Commerce babus set to work on ambitious export target

India’s flagging exports have necessitated the restructuring of the department of commerce. Sources have told DKB that at a recent meeting with senior officials, commerce minister Piyush Goyal highlighted the need to revamp the department to take advantage of opportunities in global trade due to the rapid growth of services and disruptive potential of climate change. The minister has given secretary B.V.R. Subrahmanyam and his team an ambitious target of facilitating exports worth $2 trillion by 2027.

Those aware of these developments say that after the revamp the directorate general of foreign trade and other organisations in the ministry that promote investment and trade will be given a freer hand to achieve the export targets. They also see a stronger role of overseas missions in trade promotion and market intelligence.

Apparently, Mr Goyal has also indicated that a dedicated trade remedies review committee of specialists will be created, which will also include the ministry of finance and line ministries to ensure transparency in investigation outcomes. Clearly, this is yet another push to strengthen Brand India and Mr Subrahmanyam and his colleagues have their work cut out.

Gujarat tightens screws on corrupt cops, officers

Besides the recent avalanche of scams that have been unearthed in Gujarat, the state chief minister Bhupendra Patel faces another problem. Of late there have been several allegations of bribery and corruption against police officers. Most recently, there have been allegations of bribery against the police commissioner of Rajkot, Manoj Agarwal. The complainant is reportedly a BJP MLA, and thus cannot be overlooked.
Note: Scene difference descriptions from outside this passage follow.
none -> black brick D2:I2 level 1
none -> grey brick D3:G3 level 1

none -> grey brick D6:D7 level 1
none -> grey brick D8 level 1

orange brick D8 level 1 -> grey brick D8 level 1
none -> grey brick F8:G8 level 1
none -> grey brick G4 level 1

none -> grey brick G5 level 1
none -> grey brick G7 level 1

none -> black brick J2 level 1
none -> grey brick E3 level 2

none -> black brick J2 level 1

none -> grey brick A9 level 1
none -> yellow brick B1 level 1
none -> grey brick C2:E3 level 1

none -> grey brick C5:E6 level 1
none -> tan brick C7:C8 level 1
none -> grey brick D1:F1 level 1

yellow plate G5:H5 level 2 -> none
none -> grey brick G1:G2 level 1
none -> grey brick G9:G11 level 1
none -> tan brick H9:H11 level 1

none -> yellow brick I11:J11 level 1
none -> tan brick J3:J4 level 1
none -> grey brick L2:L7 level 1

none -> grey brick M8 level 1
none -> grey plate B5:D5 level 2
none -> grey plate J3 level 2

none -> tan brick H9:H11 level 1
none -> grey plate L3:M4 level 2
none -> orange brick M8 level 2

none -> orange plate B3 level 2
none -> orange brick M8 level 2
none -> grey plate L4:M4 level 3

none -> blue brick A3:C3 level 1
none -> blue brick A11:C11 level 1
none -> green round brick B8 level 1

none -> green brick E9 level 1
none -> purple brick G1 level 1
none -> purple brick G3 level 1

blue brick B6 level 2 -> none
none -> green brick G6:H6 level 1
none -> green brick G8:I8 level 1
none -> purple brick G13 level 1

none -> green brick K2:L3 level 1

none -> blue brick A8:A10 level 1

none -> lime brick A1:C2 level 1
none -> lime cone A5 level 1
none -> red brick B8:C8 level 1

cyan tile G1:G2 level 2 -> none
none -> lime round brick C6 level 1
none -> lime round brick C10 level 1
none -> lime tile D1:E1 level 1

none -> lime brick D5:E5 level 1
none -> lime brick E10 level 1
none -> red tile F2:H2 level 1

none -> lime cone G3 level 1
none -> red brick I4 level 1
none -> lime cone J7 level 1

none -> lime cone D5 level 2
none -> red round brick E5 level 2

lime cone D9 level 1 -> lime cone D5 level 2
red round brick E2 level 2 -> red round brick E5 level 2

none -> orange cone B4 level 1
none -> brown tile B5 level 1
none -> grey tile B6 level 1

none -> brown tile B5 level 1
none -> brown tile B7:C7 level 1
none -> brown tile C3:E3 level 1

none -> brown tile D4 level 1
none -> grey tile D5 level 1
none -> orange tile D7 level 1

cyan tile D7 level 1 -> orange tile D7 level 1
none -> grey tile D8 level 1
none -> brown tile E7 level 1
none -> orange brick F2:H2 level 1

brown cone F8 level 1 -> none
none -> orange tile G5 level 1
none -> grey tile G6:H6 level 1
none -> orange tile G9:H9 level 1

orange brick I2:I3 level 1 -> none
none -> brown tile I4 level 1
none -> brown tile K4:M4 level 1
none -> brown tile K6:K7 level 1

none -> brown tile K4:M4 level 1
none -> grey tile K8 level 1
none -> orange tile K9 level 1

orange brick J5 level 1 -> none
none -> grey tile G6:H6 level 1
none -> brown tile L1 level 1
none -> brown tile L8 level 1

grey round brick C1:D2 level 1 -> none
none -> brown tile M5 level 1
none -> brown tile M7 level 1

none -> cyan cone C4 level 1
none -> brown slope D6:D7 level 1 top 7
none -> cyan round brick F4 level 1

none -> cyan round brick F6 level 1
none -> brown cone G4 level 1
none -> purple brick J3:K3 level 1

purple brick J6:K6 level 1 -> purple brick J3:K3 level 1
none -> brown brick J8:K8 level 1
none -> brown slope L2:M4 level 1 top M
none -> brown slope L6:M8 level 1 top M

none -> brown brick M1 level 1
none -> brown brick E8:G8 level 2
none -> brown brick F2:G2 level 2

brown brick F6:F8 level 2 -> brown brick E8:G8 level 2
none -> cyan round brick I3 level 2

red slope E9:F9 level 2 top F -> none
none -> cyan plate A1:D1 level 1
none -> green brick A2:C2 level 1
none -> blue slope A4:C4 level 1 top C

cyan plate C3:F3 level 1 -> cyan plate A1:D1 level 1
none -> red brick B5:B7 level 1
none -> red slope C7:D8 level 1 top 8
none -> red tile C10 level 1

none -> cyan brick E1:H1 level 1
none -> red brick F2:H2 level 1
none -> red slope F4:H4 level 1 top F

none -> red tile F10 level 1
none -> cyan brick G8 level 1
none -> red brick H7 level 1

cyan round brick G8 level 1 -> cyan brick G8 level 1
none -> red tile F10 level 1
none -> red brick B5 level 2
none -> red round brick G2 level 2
Sources have informed DKB that the Patel government has received several named and anonymous complaints alleging extortion and misuse of the land grabbing law by cops. Apparently, it is becoming a serious issue, and not just in Rajkot. Now the government is believed to be preparing guidelines to keep police officers away from cases where land deals are involved. Among the new rules will be an instruction that police officials cannot take up an investigation of any complaint in a land matter without the government’s permission. The government is planning to set up a high-powered committee to investigate all major allegations of corruption in land matters against senior IPS and IAS officers. The government will consider the recommendations of the panel and take necessary action.